*** Data supplied Section Begins ***
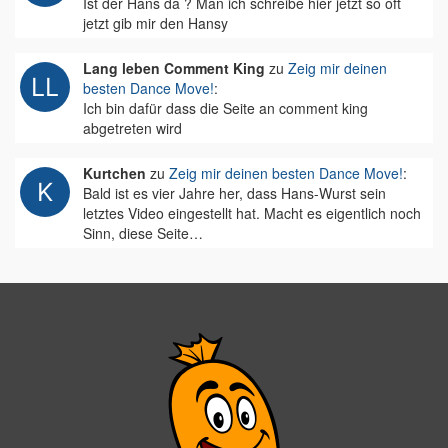
Ist der Hans da ? Man ich schreibe hier jetzt so oft
jetzt gib mir den Hansy
Lang leben Comment King
zu
Zeig mir deinen
besten Dance Move!
:
Ich bin dafür dass die Seite an comment king
abgetreten wird
Kurtchen
zu
Zeig mir deinen besten Dance Move!
:
Bald ist es vier Jahre her, dass Hans-Wurst sein
letztes Video eingestellt hat. Macht es eigentlich noch
Sinn, diese Seite…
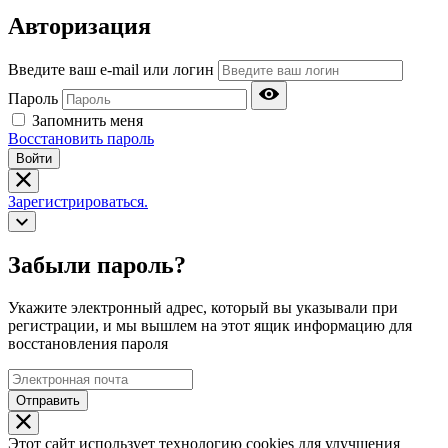
Авторизация
Введите ваш e-mail или логин
Пароль
Запомнить меня
Восстановить пароль
Войти
Зарегистрироваться.
Забыли пароль?
Укажите электронный адрес, который вы указывали при
регистрации, и мы вышлем на этот ящик информацию для
восстановления пароля
Отправить
Этот сайт использует технологию cookies для улучшения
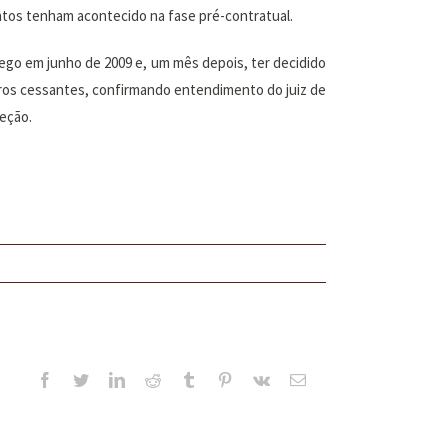
fatos tenham acontecido na fase pré-contratual.
go em junho de 2009 e, um mês depois, ter decidido
ros cessantes, confirmando entendimento do juiz de
leção.
Facebook
Twitter
LinkedIn
Reddit
Tumblr
Pinterest
Vk
E-
mail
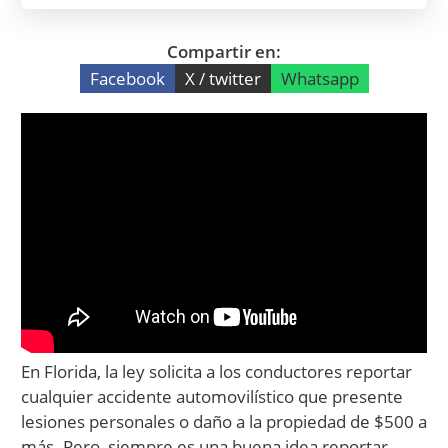
Compartir en:
Facebook
X / twitter
Whatsapp
En Florida, la ley solicita a los conductores reportar
cualquier accidente automovilístico que presente
lesiones personales o daño a la propiedad de $500 a
más. Pero, siempre es una buena idea reportar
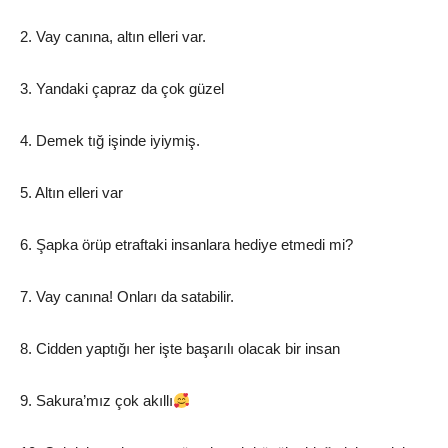
2. Vay canına, altın elleri var.
3. Yandaki çapraz da çok güzel
4. Demek tığ işinde iyiymiş.
5. Altın elleri var
6. Şapka örüp etraftaki insanlara hediye etmedi mi?
7. Vay canına! Onları da satabilir.
8. Cidden yaptığı her işte başarılı olacak bir insan
9. Sakura’mız çok akıllı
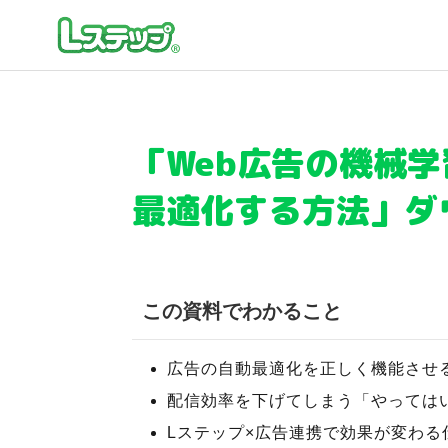
「Web広告の機械学
最適化する方法」ダ
この資料でわかること
広告の自動最適化を正しく機能させ
配信効率を下げてしまう「やっては
Lステップ×広告連携で効果が変わる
*** Data supplied Section Ends ***
Render the text read from all the records above as a JSON list of strings, with one string per line and no blank lines. Leave the pictures out.

Expected answer —
[
  "Ist der Hans da ? Man ich schreibe hier jetzt so oft",
  "jetzt gib mir den Hansy",
  "Lang leben Comment King",
  "zu",
  "Zeig mir deinen",
  "besten Dance Move!",
  ":",
  "Ich bin dafür dass die Seite an comment king",
  "abgetreten wird",
  "Kurtchen",
  "zu",
  "Zeig mir deinen besten Dance Move!",
  ":",
  "Bald ist es vier Jahre her, dass Hans-Wurst sein",
  "letztes Video eingestellt hat. Macht es eigentlich noch",
  "Sinn, diese Seite…",
  "Авторизация",
  "Введите ваш e-mail или логин",
  "Пароль",
  "Запомнить меня",
  "Восстановить пароль",
  "Войти",
  "Зарегистрироваться.",
  "Забыли пароль?",
  "Укажите электронный адрес, который вы указывали при",
  "регистрации, и мы вышлем на этот ящик информацию для",
  "восстановления пароля",
  "Отправить",
  "Этот сайт использует технологию cookies для улучшения",
  "fatos tenham acontecido na fase pré-contratual.",
  "go em junho de 2009 e, um mês depois, ter decidido",
  "ros cessantes, confirmando entendimento do juiz de",
  "leção.",
  "Facebook",
  "Twitter",
  "LinkedIn",
  "Reddit",
  "Tumblr",
  "Pinterest",
  "Vk",
  "E-",
  "mail",
  "Compartir en:",
  "Facebook",
  "X / twitter",
  "Whatsapp",
  "En Florida, la ley solicita a los conductores reportar",
  "cualquier accidente automovilístico que presente",
  "lesiones personales o daño a la propiedad de $500 a",
  "más. Pero, siempre es una buena idea reportar",
  "2. Vay canına, altın elleri var.",
  "3. Yandaki çapraz da çok güzel",
  "4. Demek tığ işinde iyiymiş.",
  "5. Altın elleri var",
  "6. Şapka örüp etraftaki insanlara hediye etmedi mi?",
  "7. Vay canına! Onları da satabilir.",
  "8. Cidden yaptığı her işte başarılı olacak bir insan",
  "9. Sakura’mız çok akıllı",
  "「Web広告の機械学",
  "最適化する方法」ダ",
  "この資料でわかること",
  "広告の自動最適化を正しく機能させ",
  "配信効率を下げてしまう「やっては",
  "Lステップ×広告連携で効果が変わる"
]